[Notes] Some notes of Probability and Statistics
Axioms of Probabilies:
Suppose $\Omega$ is the sample space, $A$ and $B$ are events. The probabilities should obey the following rules:
(1) $P(A)\geqslant 0$,
(2) $P(\Omega)=1$;
(3) If $A,B\subset\Omega$ and $A\cap B=\emptyset$, then $P(A\cup B)=P(A)+P(B)$.
Thm. $P(A)\leqslant 1$, $\forall\ A\subset\Omega$.

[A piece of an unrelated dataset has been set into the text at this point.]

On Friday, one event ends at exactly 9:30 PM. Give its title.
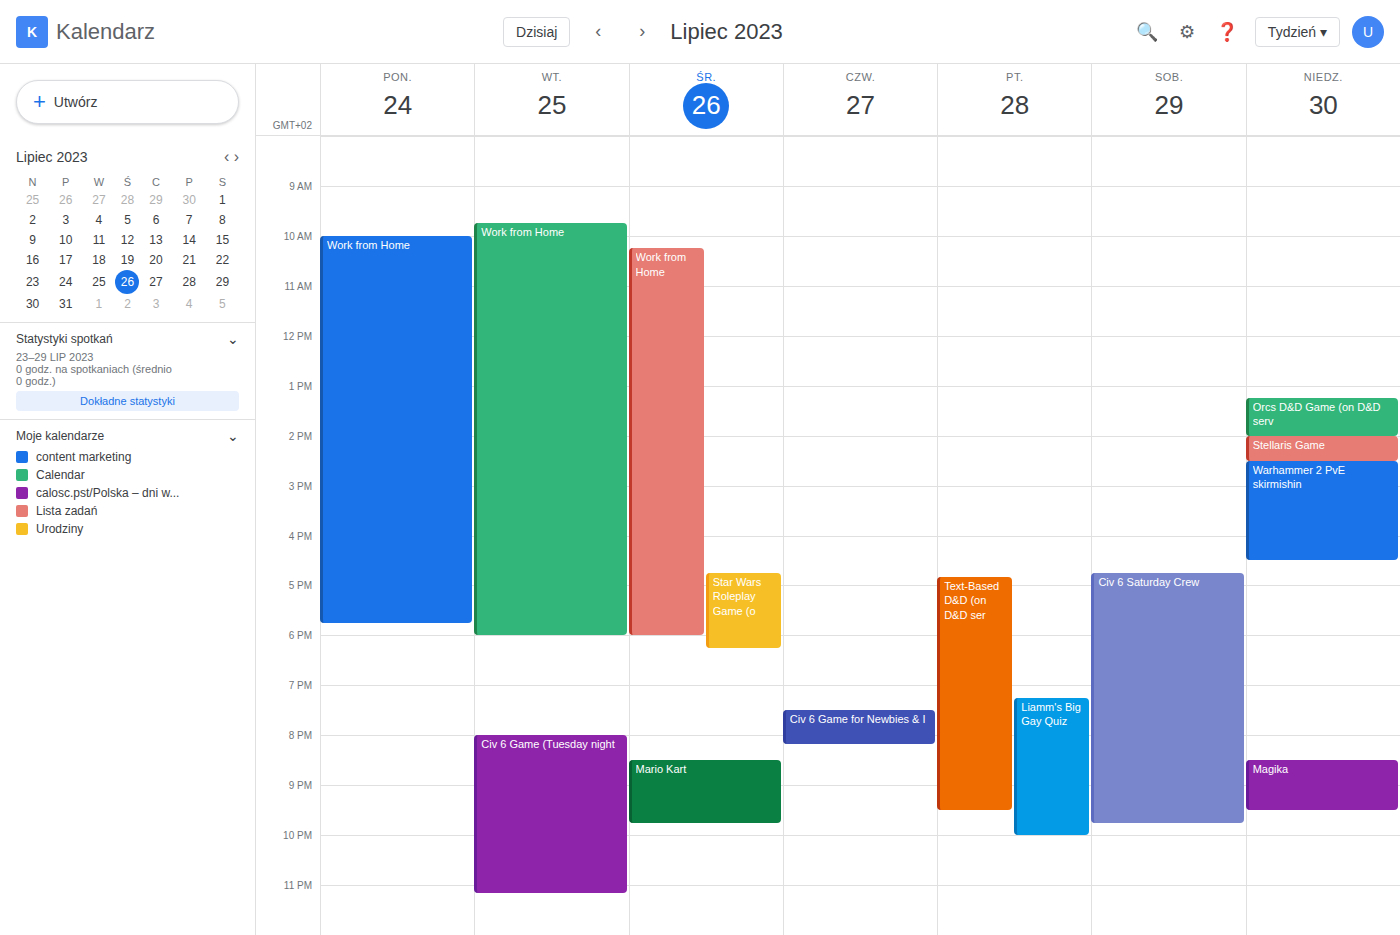
"Text-Based D&D (on D&D ser"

Proof. By axioms, $1=P(\Omega)=P(A\cup A^c)=P(A)+P(A^c)$, then we have
\[P(A)=1-P(A^c)\leqslant 1\]
Cor. If $A,B,C\subset\Omega$, and $A,B,C$ are disjoint sets. Then
\[
P(A\cup B\cup C)=P(A)+P(B)+P(C)
\]
Proof. Since $A,B,C$ are disjoint sets, $A$ and $B\cup C$ are disjoint. Thus
\[
P(A\cup B\cup C)=P(A\cup (B\cup C))=P(A)+P(B\cup C),
\]
and by Axiom(3), $P(B\cup C)=P(B)+P(C)$, substitute it in the above, we get
\[
P(A\cup B\cup C)=P(A)+P(B)+P(C).
\]
It is easy to infer the following corollary.

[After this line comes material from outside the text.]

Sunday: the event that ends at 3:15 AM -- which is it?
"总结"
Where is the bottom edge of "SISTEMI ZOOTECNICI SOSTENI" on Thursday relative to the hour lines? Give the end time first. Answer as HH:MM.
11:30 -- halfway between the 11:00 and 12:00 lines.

Cor. If $A_1,A_2,\ldots,A_n$ are disjoint sets in $\Omega$, then
\[
P(A_1\cup A_2\cdots A_n)=P(A_1)+P(A_2)+\cdots+P(A_n).
\]
Proof. By mathematical induction.
Cor. If $s_1,\ldots,s_n$ are $n$ distinct points(or outcomes) in $\Omega$ then
\[
P(\{s_1,\ldots,s_n\})=P(\{s_1\})+\cdots+P(\{s_n\})=P(s_1)+\cdots+P(s_n).
\]
Here, we use $P(s_i)$ to denote the probability $P(\{s_i\})$.
Suppose the sample space have $N$ points, and event $A$ has $n$ points. Here $\Omega$ is a finite set, i.e., $N < \infty$. If all outcomes are equally likely, then
\[
P(A)=\frac{\text{number of elements of}\ A}{\text{total number of sample points}}=\frac{\# A}{\#\Omega}
\]
Example. If $A,B$ are two subsets of $\Omega$. Let $C=A-B=A\cap B^c$, $D=B-A=B\cap A^c$, $E=A\cap B$.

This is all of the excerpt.